La pensée française
La pensée se détache difficilement, en France, au xixe siècle, des analyses des écrivains ou des théories des politologues. Des attitudes et des opinions expliquent, à cette époque, nombre d’approches de l’idée de droit, de quelque courant qu’il s’agisse : conservateur, voire nationaliste chrétien , socialiste, dans un sens plutôt large de ce mot. Cette dernière tendance est notamment marquée en France par Saint-Simon (1760-1825) , dont la pensée tend à reconstruire la société en faisant du gouvernement l’émanation de la classe industrielle, en mettant fin à l’exploitation de l’homme par l’homme et en fondant une morale nouvelle destinée à remplacer la religion chrétienne . Hostile au droit et plus généralement aux autorités, que ce soit celle de l’Eglise ou celle de I’Etat, P.-J. Proudhon (1809-1865) préconise un ordre nouveau fondé sur l’autogestion et la fédération; son combat contre la propriété privée cesse lorsqu’elle devient familiale.
Durant la même époque, non sans relations avec les idées précédemment évoquées, une nouvelle science naissait en France. Sans doute pouvait on trouver plus tôt (Montaigne, Montesquieu) ou ailleurs des précédents. C’est pourtant à Auguste Comte (1789-1853) que l’on doit essentiellement l’éveil de la sociologie , ou science des sociétés. En formulant la loi des trois états (théologique,métaphysique, scientifique ou positif) par lesquels passerait nécessairement la connaissance humaine dans chaque branche du savoir, Auguste Comte considérait que la société industrielle de l’Europe de son temps était le signe de l’aboutissement d’un progrès permettant de dégager, dans un système politique hiérarchique et élitiste, les lois sociologiques servant de fondement au droit. Plus précisément, Auguste Comte estimait notamment que la propriété privée n’est qu’une fonction sociale, que le mariage doit être indissoluble et que chacun doit être libre de disposer de ses biens à cause de mort.
La démarche sociologique fut ultérieurement approfondie par Durkheim (1858-1917), dont l’influence a notamment favorisé l’essor de la sociologie juridique, de manière plus ou moins directe . De sa réflexion méthodologique, tendant à traiter les faits sociaux comme des choses, devait résulter, face aux phénomènes juridiques, une attitude objective à laquelle les juristes n’avaient pas été habitués. A la tendance ainsi dégagée restèrent fidèles les durkheimiens . Et, même si d’autres courants sociologiques ont pu, en France ou à l’étranger , remettre en cause nombre de postulats de la conception durkheimienne, celle-ci a marqué le développement de la sociologie juridique appliquée. Du côté des juristes, le positivisme juridique c’est à dire la conception selon laquelle il n’y a de droit que le droit positif, tel qu’il existe à un moment et dans un territoire donnés rejoignit parfois le courant sociologique en revêtant la forme du positi¬visme sociologique (et non pas étatique), la règle de droit se dégageant assez directement de l’analyse des faits sociaux.

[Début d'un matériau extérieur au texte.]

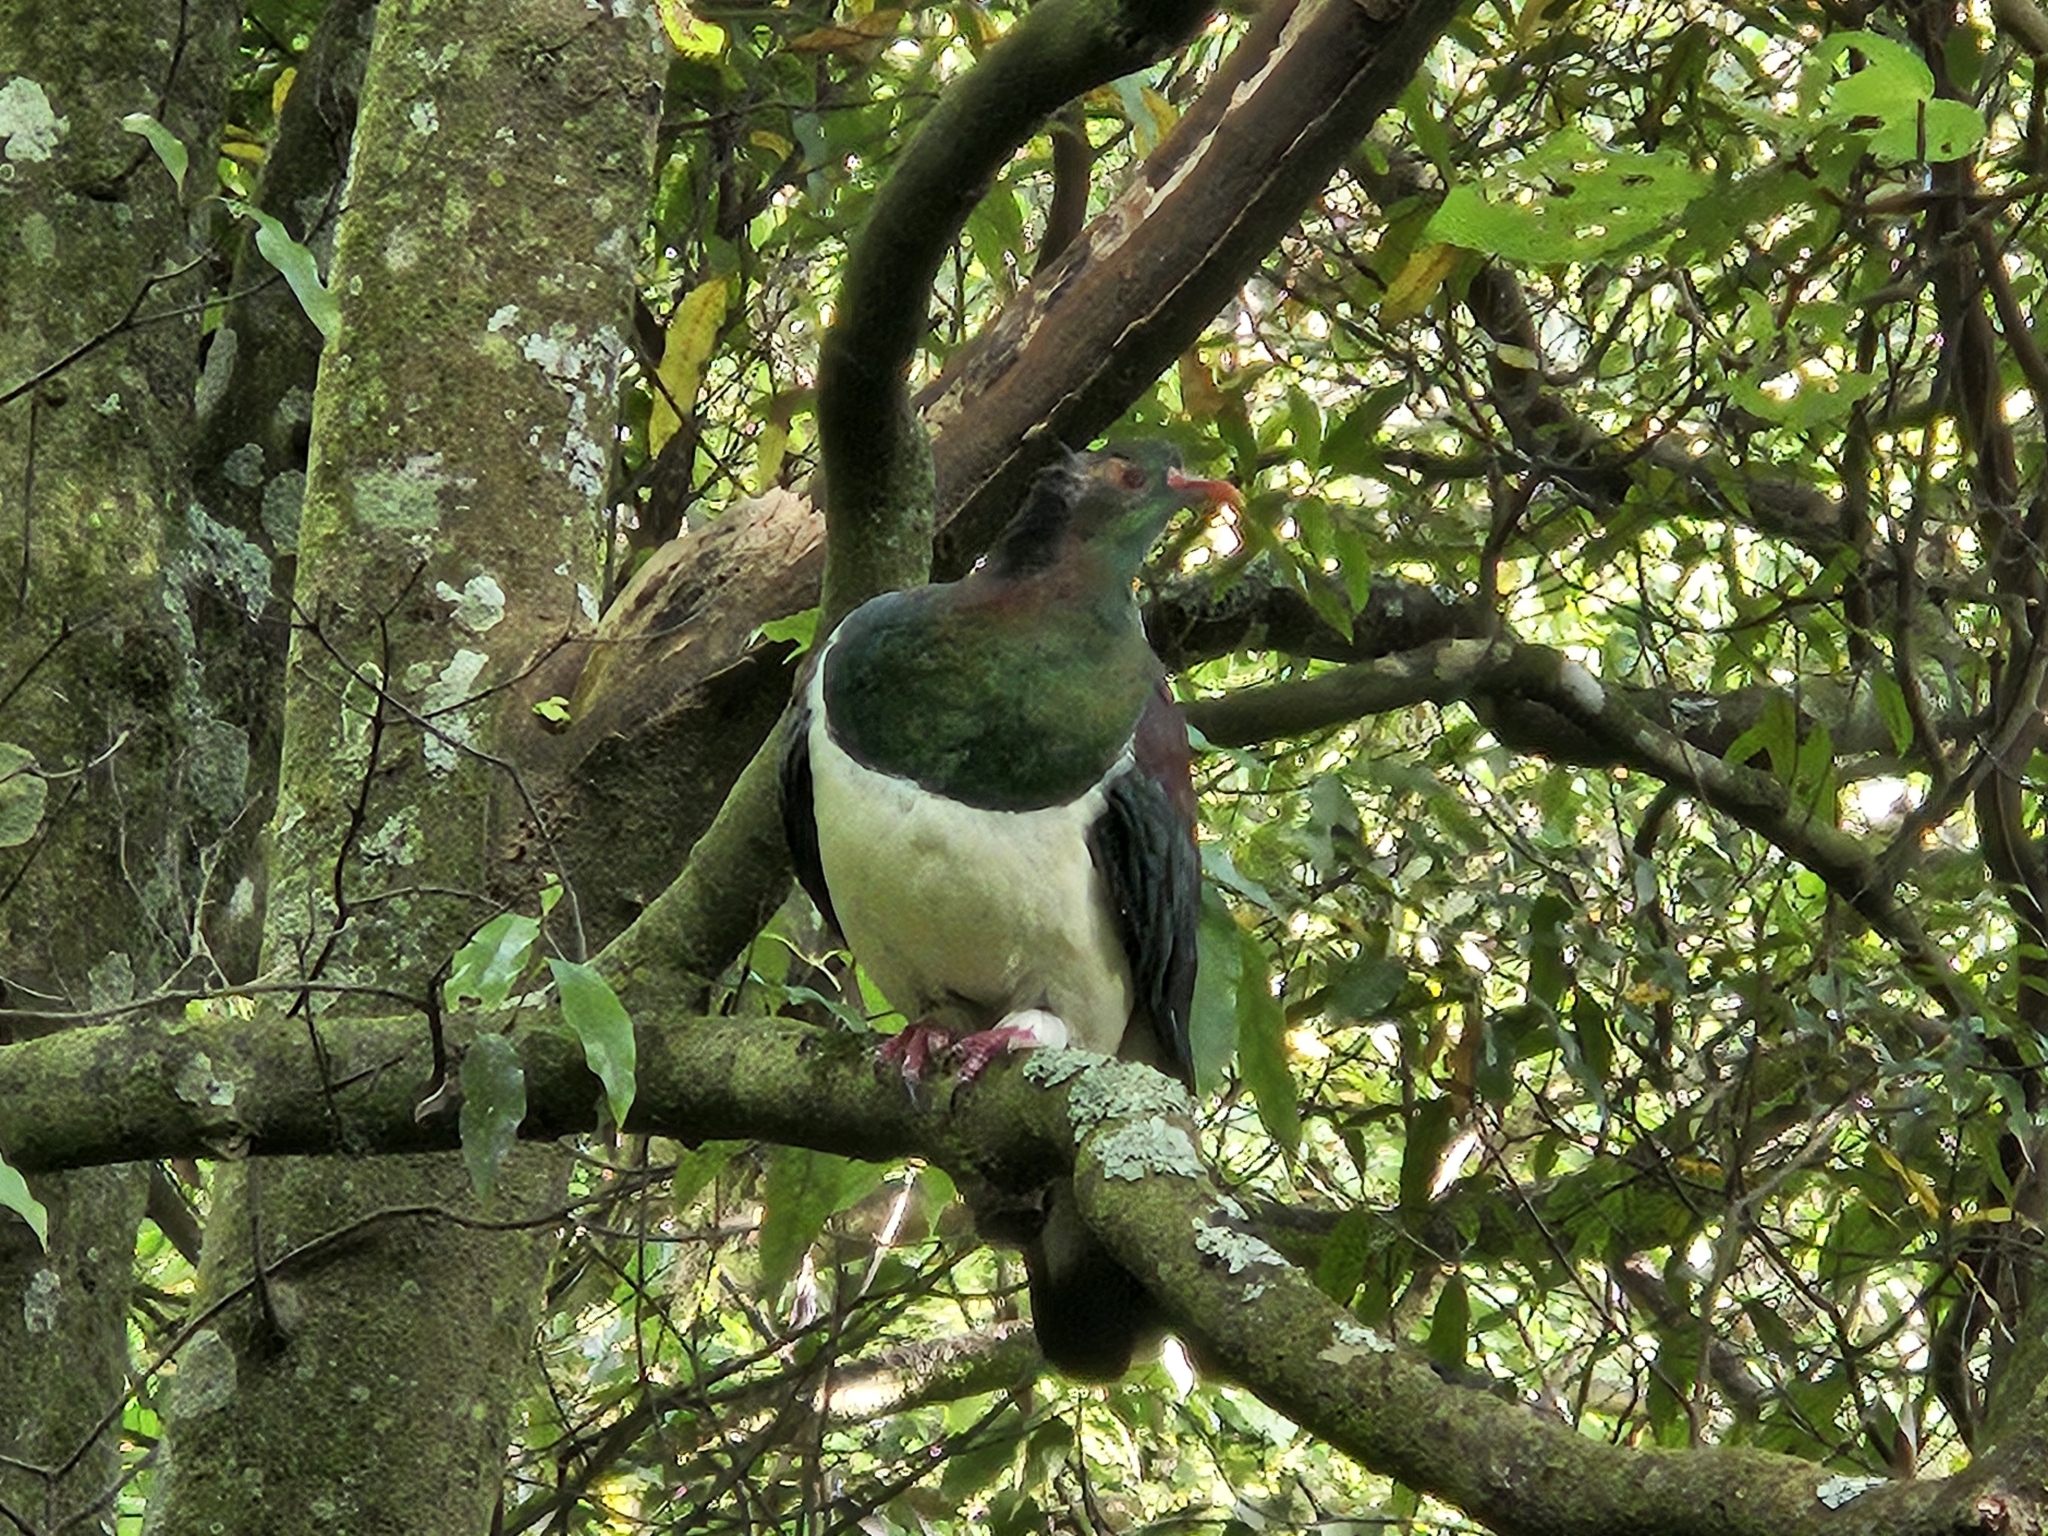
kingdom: Animalia
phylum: Chordata
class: Aves
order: Columbiformes
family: Columbidae
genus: Hemiphaga
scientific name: Hemiphaga novaeseelandiae
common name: New zealand pigeon
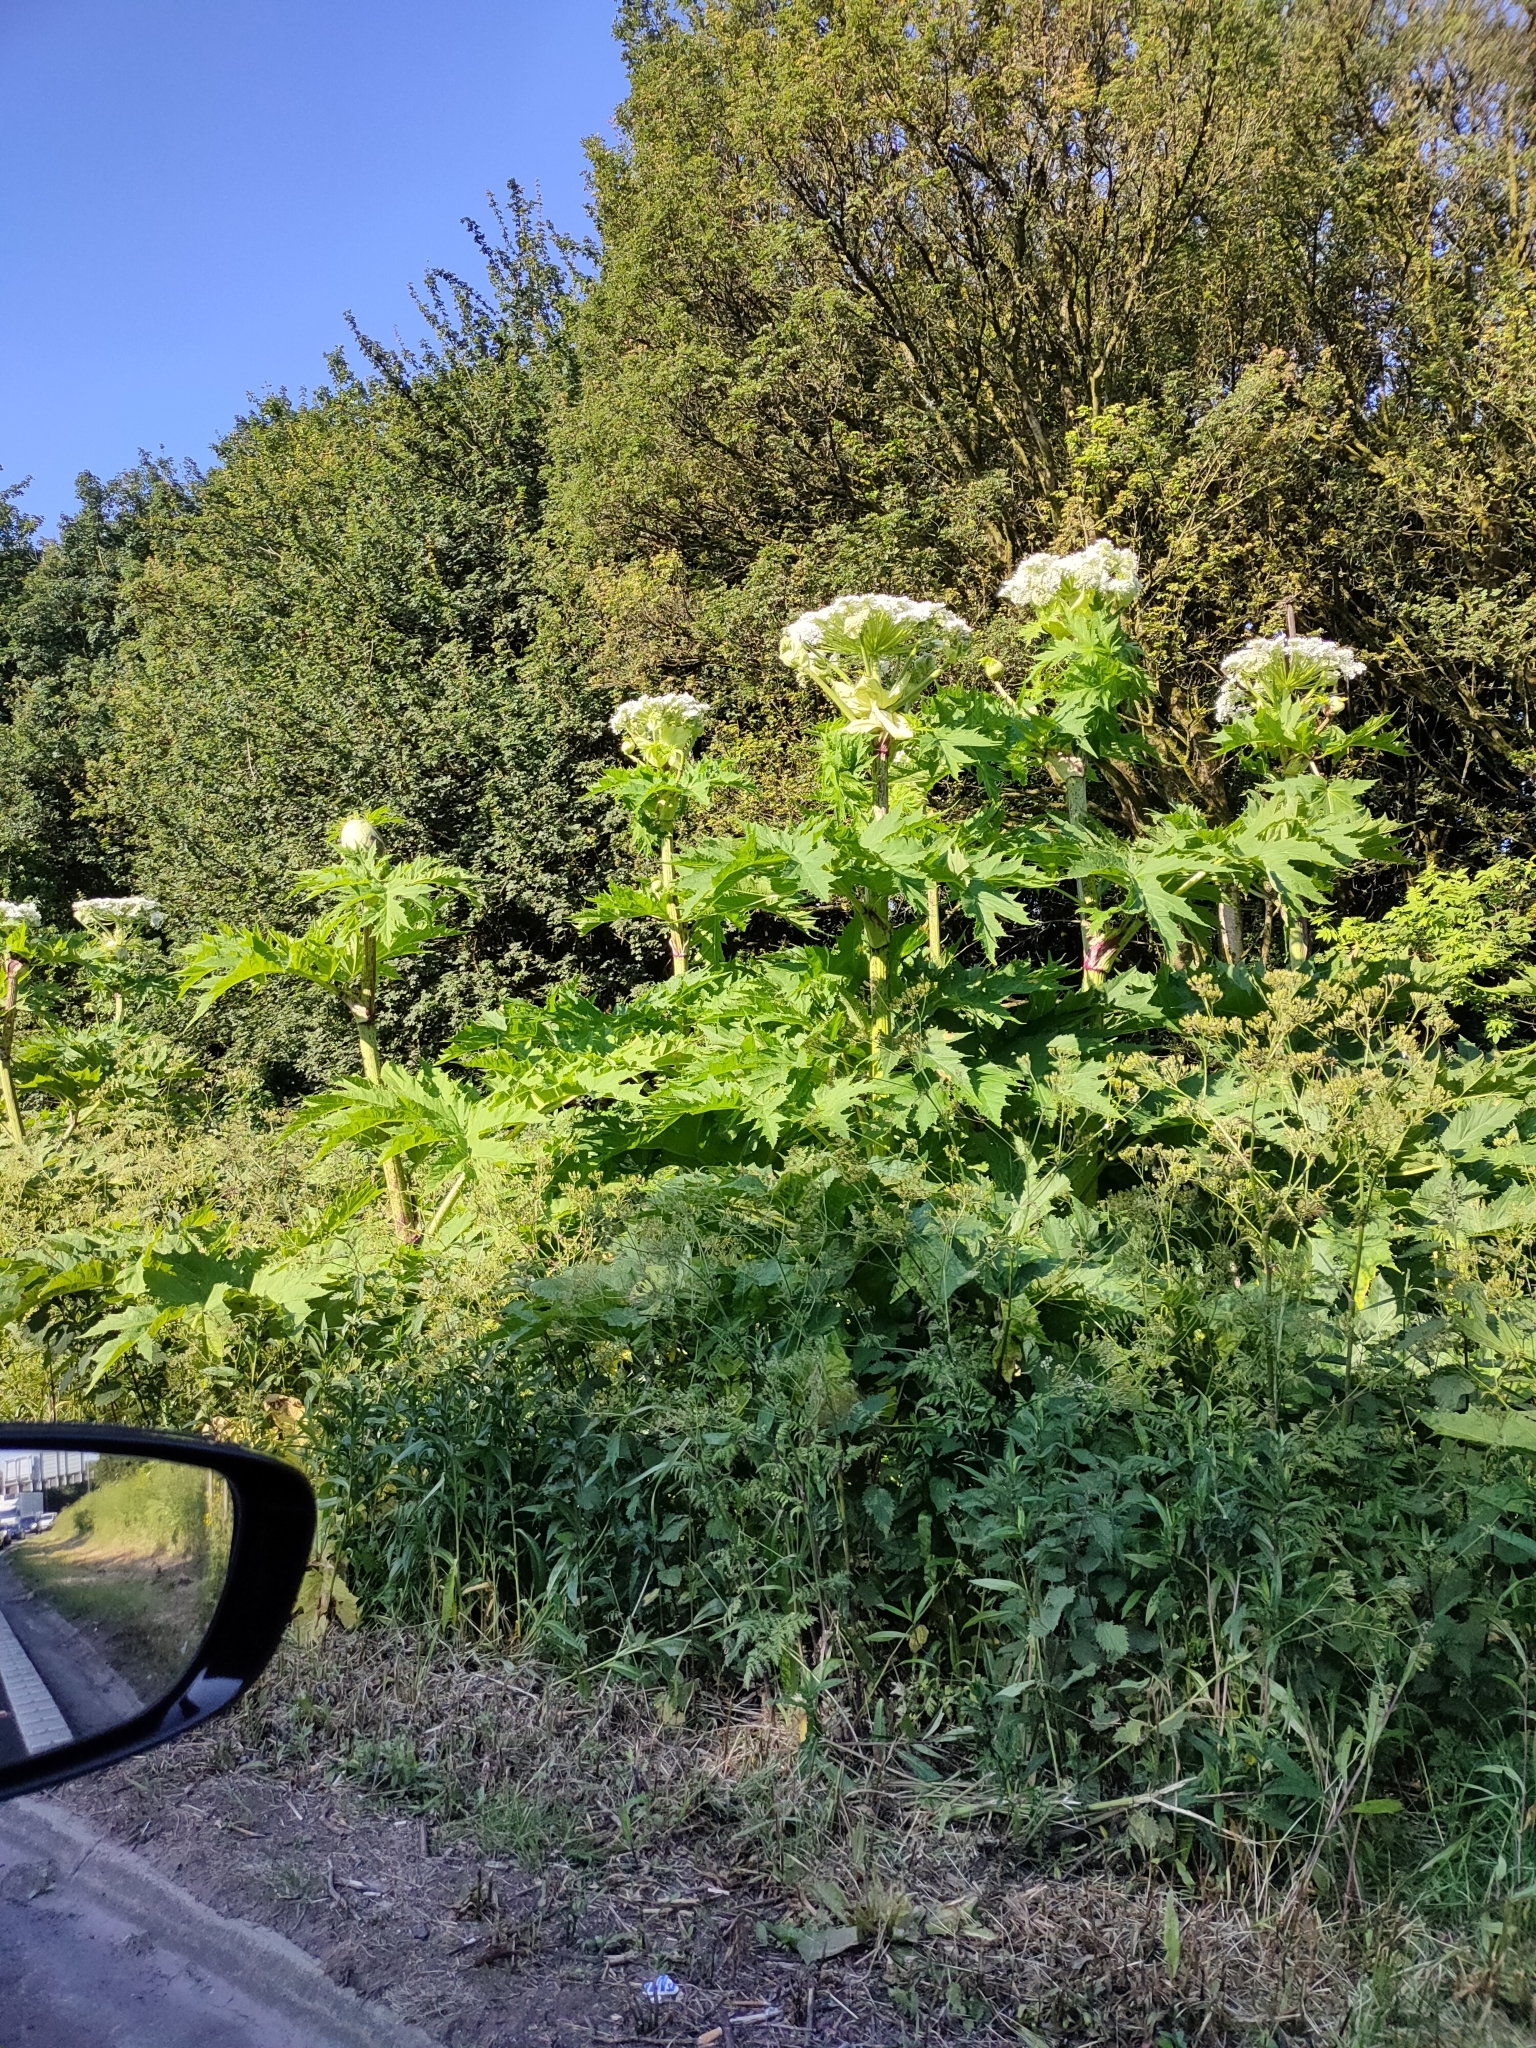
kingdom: Plantae
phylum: Tracheophyta
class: Magnoliopsida
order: Apiales
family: Apiaceae
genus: Heracleum
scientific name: Heracleum mantegazzianum
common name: Giant hogweed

Les brèves remarques qui précèdent ne devraient pas cependant don¬ner à penser qu’en France, la philosophie du droit n’a été, pendant toute cette période, marquée que par des tendances socialistes, sociologiques ou sociologisantes. Il a existé aussi un courant fidèle au posi¬tivisme étatiste et portant à considérer que le droit ne peut exister en dehors de l’Etat, qu’il s’identifie avec lui, ce qui n’impliquait pas de la part des tenants de ces thèses spécialement Carré de Malberg (1861- 1935) l’absence d’influences morales ou religieuses. En outre, des courants idéalistes ont conduit à penser que la description et l’analyse des faits sociaux ne permettent pas de dégager de manière suffisante le fondement du droit, mais sans que l’idéal servant à orienter celui ci demeure extérieur. Ainsi se manifeste la persistance d’une tendance fidèle, à travers des formes variées, à l’idée de droit naturel. On a vu se développer aussi un courant idéaliste moins attaché à cette idée mais ne reniant pas pour cela la référence à des valeurs, parfois moins soucieux du rationnel, voire plus sensible au rôle de l’intuition . Ces diverses théories se définissent toutes plus ou moins, qu’elles le veuillent ou non, par rapport au jusnaturalisme.
Est-il besoin d’ajouter, au terme de cette évocation, qu’il est vain d’espérer ici être exhaustif, car, consciemment ou non, le juriste, le philosophe, le jurissociologue, l’écrivain expriment une philosophie du droit?